# I need a very very high quality masonry bit - Help Needed badly.



## epson (Jul 28, 2010)

did you buy these bits? 


You can also try using liquid nails to secure your wood paneling to the wall as well.


----------



## MooseWoodworks (Dec 30, 2010)

epson said:


> did you buy these bits?
> 
> 
> You can also try using liquid nails to secure your wood paneling to the wall as well.


 
I did buy those bits. And yes I am using liquid nails. About one 28oz tube per panel.


----------



## epson (Jul 28, 2010)

Are you using a normal drill? If so that is your problem. You should be using a hammer drill…


----------



## PaliBob (Jun 11, 2008)

WarEagle86 said:


> ...... I am using liquid nails. About one 28oz tube per panel.


 Liquid Nails is a Brand name that covers scores of adhesives.
There are three types of Liquid Nails Panel Adhesives:
LN 606....Non-Solvent, (The Home Depot)
LN 710....Non-Solvent, low VOC
LN 910....Solvent

The LN 606 claims to have an Instant-grab formula if the Application Directions for Instant grab are followed so I do not see why you need to drill holes in the plaster. Also note the manufacturer claims that a 10 oz tube will hold a 4'x8' sheet so using a 28oz tube per panel should provide plenty of strength. 
.


----------



## Ron6519 (Mar 28, 2007)

WarEagle86 said:


> I'm hanging wood paneling over plaster walls in my living room.

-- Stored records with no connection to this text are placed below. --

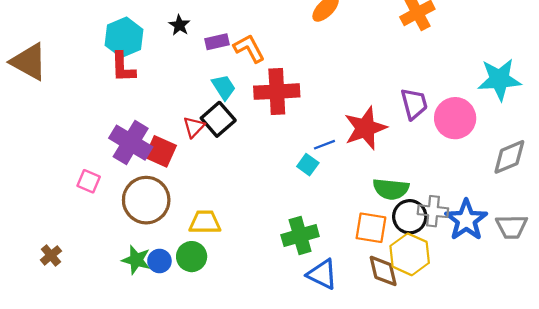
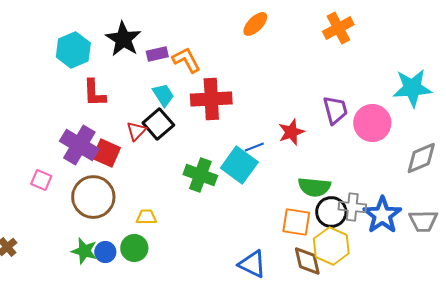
black star: (179, 25) -> (123, 39), size x1.8
red L-shape: (123, 67) -> (94, 93), moved
red star: (365, 128) -> (291, 132), size x0.7
cyan square: (308, 165) -> (239, 165), size x1.8
yellow trapezoid: (205, 222) -> (146, 217), size x0.7
green cross: (300, 236) -> (200, 175), moved, turned 36

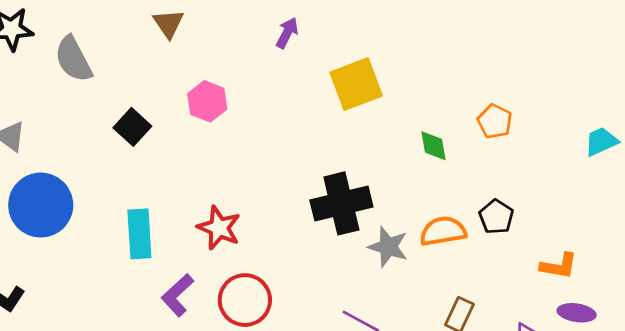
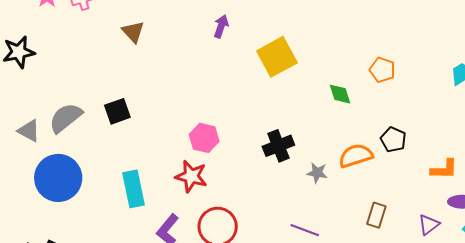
gray semicircle: (73, 59) -> (66, 118), moved, turned 87
pink hexagon: (207, 101) -> (204, 138), moved
black square: (132, 127) -> (117, 111), turned 36
black cross: (341, 203) -> (278, 146), size x0.7
gray star: (388, 247) -> (317, 173), size x0.7

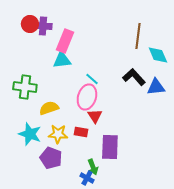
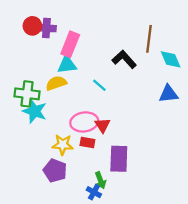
black L-shape: (134, 77) -> (124, 59), moved
pink ellipse: (87, 97) -> (84, 122), moved, turned 65
yellow semicircle: (49, 108) -> (56, 83), moved
cyan star: (30, 134) -> (35, 111), moved

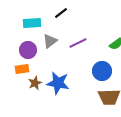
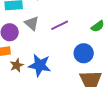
gray triangle: (50, 41) -> (32, 23), turned -42

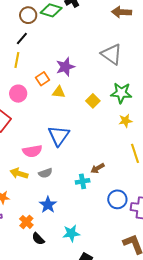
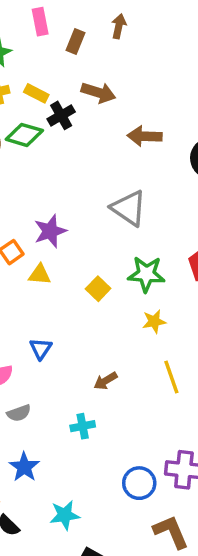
blue triangle: (59, 136) -> (41, 349), size x0.6
brown arrow: (98, 168) -> (106, 381), moved
blue circle: (117, 199) -> (139, 483), moved

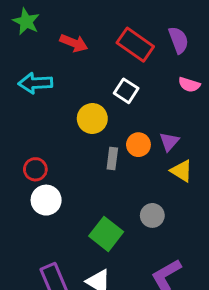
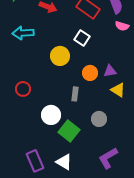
pink semicircle: (189, 85) -> (122, 26), moved
purple triangle: (169, 142) -> (110, 71), turned 40
gray rectangle: (112, 159) -> (75, 94), moved
white circle: (46, 200) -> (51, 115), moved

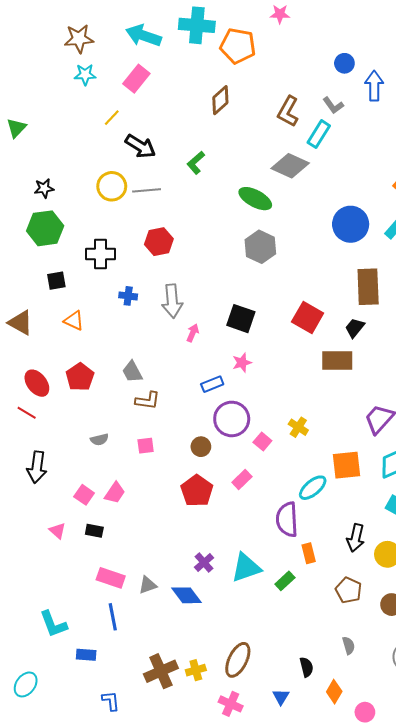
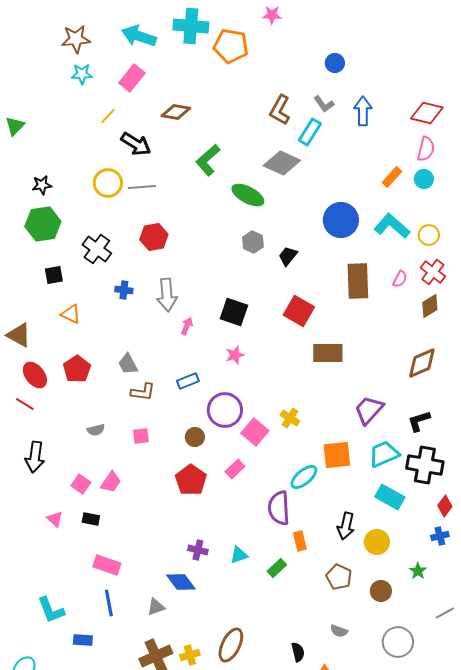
blue arrow: (374, 86) -> (363, 111), moved
brown diamond: (220, 100) -> (176, 112), moved, turned 52
green L-shape: (196, 163) -> (208, 160), moved, size x1.4
gray hexagon: (260, 247) -> (253, 242), size x0.7
black cross: (100, 254) -> (97, 249), turned 36
brown triangle: (21, 323) -> (19, 335), moved
black trapezoid: (355, 328) -> (288, 256), moved
blue rectangle: (212, 384) -> (188, 381), moved
pink square: (262, 442) -> (255, 432), size x1.5
purple cross: (204, 562) -> (198, 550), turned -36
cyan triangle: (246, 568) -> (239, 555), size x0.6
gray triangle: (148, 585) -> (156, 607), moved
gray semicircle: (349, 646) -> (339, 631), turned 126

I'd like to avoid removing the plaster as it is very solid and would add a lot of cost to my living room project. The masonry bits I purchased from Home Depot aren't cutting. They are burning up after drilling one hole.
> 
> I need a source for some serious kick ass masonry bits. Do you guys know any manufacturers that make a masonry bit designed for heavy hardcore use?


I don't understand why you need a masosary bit to install paneling on a wall.
Construction adhesive and a pin nailer is all you need.
Ron


----------